>>>>

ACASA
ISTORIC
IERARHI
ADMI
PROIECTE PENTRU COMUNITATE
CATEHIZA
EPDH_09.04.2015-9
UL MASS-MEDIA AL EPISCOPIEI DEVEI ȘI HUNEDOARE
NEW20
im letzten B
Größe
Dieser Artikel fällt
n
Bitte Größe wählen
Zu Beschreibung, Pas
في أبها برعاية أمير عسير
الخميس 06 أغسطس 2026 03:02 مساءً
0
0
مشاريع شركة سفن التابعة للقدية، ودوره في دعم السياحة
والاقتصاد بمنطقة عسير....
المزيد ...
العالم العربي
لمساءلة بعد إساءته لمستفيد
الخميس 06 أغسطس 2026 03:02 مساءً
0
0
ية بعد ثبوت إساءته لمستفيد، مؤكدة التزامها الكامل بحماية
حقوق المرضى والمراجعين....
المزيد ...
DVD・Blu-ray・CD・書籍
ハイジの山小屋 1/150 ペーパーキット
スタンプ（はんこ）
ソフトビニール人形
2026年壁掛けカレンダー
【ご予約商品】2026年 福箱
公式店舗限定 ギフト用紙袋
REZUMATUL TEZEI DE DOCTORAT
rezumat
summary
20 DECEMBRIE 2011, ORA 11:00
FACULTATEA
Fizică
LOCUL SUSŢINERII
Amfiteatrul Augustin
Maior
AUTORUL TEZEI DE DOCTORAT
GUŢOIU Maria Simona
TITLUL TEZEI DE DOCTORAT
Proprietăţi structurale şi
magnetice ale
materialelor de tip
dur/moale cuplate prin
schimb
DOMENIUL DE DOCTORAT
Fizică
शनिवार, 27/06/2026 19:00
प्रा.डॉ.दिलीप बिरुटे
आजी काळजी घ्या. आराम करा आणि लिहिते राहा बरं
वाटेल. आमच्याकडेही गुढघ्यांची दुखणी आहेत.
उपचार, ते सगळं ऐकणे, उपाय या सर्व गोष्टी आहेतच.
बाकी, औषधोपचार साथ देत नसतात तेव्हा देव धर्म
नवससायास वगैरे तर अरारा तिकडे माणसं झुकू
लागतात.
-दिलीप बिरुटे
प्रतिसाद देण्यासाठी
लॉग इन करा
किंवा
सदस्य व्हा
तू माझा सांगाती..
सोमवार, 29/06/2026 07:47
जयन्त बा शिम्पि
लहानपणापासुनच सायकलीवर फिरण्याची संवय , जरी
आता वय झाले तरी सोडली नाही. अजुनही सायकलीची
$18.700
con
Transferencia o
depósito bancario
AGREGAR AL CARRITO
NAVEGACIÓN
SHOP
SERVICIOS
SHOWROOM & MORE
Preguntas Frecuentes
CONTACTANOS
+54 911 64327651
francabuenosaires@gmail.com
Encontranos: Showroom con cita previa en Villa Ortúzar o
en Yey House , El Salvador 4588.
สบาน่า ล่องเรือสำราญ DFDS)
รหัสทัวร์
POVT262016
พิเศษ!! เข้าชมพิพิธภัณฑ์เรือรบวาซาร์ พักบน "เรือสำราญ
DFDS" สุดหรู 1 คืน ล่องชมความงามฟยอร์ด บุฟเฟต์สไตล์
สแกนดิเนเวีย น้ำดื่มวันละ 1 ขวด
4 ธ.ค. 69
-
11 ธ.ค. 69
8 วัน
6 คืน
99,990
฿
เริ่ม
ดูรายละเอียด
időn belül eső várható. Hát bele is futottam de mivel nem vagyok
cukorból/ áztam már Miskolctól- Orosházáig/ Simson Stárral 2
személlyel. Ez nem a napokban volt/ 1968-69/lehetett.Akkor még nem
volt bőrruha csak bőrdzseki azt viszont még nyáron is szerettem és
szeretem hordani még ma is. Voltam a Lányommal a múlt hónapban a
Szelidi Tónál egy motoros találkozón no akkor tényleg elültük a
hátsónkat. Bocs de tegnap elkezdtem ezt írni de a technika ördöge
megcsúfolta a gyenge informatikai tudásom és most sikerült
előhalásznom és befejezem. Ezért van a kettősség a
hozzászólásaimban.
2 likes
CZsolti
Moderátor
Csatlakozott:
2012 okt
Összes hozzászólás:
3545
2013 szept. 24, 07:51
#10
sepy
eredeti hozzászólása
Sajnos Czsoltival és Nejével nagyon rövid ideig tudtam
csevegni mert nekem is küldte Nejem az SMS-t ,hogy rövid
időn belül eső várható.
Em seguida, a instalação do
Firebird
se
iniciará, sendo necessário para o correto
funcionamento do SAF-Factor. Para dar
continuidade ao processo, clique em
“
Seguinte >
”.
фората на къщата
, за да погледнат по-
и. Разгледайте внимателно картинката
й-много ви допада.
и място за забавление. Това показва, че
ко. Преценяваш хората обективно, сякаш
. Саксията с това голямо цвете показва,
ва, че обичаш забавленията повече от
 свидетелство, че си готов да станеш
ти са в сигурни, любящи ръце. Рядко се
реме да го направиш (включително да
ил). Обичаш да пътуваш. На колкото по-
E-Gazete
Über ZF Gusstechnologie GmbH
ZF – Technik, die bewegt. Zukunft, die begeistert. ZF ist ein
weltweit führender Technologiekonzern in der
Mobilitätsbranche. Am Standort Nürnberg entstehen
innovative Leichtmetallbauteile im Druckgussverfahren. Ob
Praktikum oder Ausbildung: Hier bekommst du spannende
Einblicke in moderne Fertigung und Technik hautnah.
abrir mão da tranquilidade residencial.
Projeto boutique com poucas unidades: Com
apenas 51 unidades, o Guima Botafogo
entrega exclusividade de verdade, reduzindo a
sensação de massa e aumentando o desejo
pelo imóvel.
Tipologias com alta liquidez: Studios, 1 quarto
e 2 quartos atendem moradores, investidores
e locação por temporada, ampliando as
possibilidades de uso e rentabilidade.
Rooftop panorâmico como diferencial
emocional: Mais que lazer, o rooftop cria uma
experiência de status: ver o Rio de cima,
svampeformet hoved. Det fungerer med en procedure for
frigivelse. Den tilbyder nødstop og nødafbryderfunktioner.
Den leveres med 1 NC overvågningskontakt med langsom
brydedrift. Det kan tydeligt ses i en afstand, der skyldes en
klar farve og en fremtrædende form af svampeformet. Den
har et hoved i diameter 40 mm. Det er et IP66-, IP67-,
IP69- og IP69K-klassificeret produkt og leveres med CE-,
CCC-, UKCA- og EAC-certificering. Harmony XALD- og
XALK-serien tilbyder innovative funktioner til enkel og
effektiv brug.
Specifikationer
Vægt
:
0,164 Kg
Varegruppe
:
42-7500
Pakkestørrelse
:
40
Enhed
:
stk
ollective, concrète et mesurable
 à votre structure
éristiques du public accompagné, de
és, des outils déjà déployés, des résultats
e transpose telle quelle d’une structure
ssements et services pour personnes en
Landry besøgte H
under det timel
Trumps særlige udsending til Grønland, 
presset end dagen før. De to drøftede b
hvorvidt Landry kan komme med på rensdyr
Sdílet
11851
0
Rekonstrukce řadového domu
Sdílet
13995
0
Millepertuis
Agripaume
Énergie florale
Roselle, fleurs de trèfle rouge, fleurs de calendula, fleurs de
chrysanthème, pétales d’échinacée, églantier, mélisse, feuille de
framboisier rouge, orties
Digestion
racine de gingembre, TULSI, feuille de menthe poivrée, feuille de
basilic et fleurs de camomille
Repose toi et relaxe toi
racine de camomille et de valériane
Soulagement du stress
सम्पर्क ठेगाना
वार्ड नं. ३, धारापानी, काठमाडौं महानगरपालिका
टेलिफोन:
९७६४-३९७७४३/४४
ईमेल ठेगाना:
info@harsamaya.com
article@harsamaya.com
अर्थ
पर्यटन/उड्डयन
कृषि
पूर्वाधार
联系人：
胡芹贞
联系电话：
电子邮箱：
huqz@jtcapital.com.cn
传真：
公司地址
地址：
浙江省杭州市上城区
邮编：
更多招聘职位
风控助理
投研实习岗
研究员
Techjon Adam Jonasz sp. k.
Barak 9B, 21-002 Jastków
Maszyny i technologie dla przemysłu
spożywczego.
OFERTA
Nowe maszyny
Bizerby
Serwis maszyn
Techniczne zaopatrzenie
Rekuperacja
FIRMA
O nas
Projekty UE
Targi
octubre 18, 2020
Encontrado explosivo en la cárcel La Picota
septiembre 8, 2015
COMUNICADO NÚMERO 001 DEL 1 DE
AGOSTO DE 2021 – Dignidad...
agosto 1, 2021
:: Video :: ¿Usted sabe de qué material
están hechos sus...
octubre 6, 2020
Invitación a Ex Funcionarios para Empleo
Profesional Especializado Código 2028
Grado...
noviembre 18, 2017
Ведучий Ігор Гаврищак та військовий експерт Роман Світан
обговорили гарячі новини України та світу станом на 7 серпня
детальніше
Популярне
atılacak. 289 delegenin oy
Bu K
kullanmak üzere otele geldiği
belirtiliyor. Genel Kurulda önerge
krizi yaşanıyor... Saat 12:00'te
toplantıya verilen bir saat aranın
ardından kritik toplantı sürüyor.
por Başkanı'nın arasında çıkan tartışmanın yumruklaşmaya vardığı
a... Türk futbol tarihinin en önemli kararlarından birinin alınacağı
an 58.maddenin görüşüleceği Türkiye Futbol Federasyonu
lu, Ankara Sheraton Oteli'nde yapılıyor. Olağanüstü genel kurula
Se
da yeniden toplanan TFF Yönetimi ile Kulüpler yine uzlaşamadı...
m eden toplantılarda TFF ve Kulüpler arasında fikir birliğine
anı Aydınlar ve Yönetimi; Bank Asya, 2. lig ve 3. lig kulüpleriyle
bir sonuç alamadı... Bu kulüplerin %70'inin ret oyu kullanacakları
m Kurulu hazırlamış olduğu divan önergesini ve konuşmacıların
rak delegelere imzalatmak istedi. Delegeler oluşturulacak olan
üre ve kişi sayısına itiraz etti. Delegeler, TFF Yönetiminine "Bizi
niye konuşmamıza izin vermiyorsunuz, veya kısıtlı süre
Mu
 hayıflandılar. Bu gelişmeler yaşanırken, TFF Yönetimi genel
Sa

<<<<

ASSIGNED TASK: Every line above that includes the word "várható" must appear in the answer.

REPLY:
időn belül eső várható. Hát bele is futottam de mivel nem vagyok
időn belül eső várható.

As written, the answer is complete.